Congresswoman Barbara Lee’s Statement on the Passage of the National Defense Authorization Act

Washington, D.C. – Congresswoman Lee released the following statement following the passage of the FY18 National Defense Authorization Act:

“The National Defense Authorization Act should be a roadmap for reigning in Pentagon waste and responsibly drawing down our endless wars overseas. Instead, Congressional Republicans have chosen to bankroll bloated Pentagon spending and funnel billions into the Overseas Contingency Operations slush fund, while refusing to address our fundamental obligation to debate our ongoing military operations.

“I do applaud the inclusion of the Cole Amendment, which directs the President to report on a strategy on Al Qaeda, the Taliban, and ISIS. However, the Cole Amendment should not be considered an effective substitute for my amendment repealing the 2001 AUMF that was adopted in the DOD Appropriations bill last month. I remain convinced that, absent a mandatory deadline, Congress will have no incentive to hold a debate and vote on this issue.

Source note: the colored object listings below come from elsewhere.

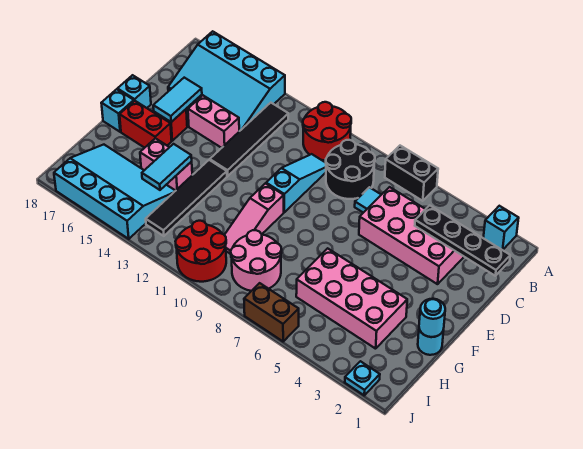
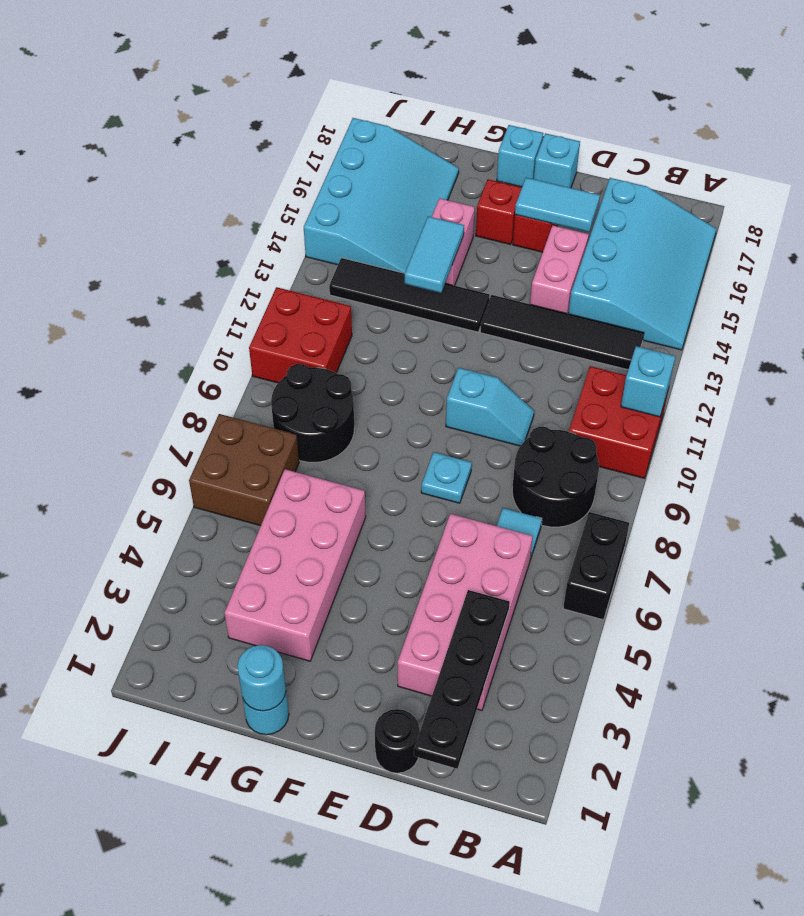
cyan brick A2 level 1 -> cyan brick A11 level 2
red round brick A10:B11 level 1 -> red brick A10:B11 level 1
cyan slope A14:C17 level 1 top A -> cyan slope A14:C17 level 1 top C
cyan slope C10:E10 level 1 top E -> cyan slope D10:E10 level 1 top E
none -> black round brick D1 level 1
pink slope F10:H10 level 1 top F -> none
red brick F16:F17 level 1 -> red brick F16 level 1
cyan tile G14:H14 level 2 -> cyan tile G13:G14 level 2
pink round brick H8:I9 level 1 -> black round brick H8:I9 level 1
red round brick I10:J11 level 1 -> red brick I10:J11 level 1
cyan plate J2 level 1 -> cyan plate E8 level 1
brown brick J6:J7 level 1 -> brown brick I6:J7 level 1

“Additionally, I was pleased to see that the Burgess-Lee Amendment requiring a Pentagon audit report from Secretary Mattis was adopted in this bill. It’s been more than a quarter of a century since legislation was enacted requiring every federal agency to conduct an audit. It’s outrageous that all these years later, the Pentagon is defying this law and asking taxpayers to foot the bill for excessive and unexamined spending.

“It’s also encouraging that this bill directs Secretary Mattis to report to Congress on policies regarding HIV-positive service members. It’s long past time for the US military to ensure its HIV policies are based in science, not stigma. Finally, I was relieved that the offensive and bigoted Hartzler Amendment was defeated on the House Floor yesterday. Our men and women in uniform deserve our deepest gratitude, not baseless discrimination.”

“However, any defense legislation that fails to require a debate and vote on a new military authorization is a missed opportunity. After almost sixteen years of unrestricted war, the best action that Congress can take for our troops is to debate matters of war and peace.”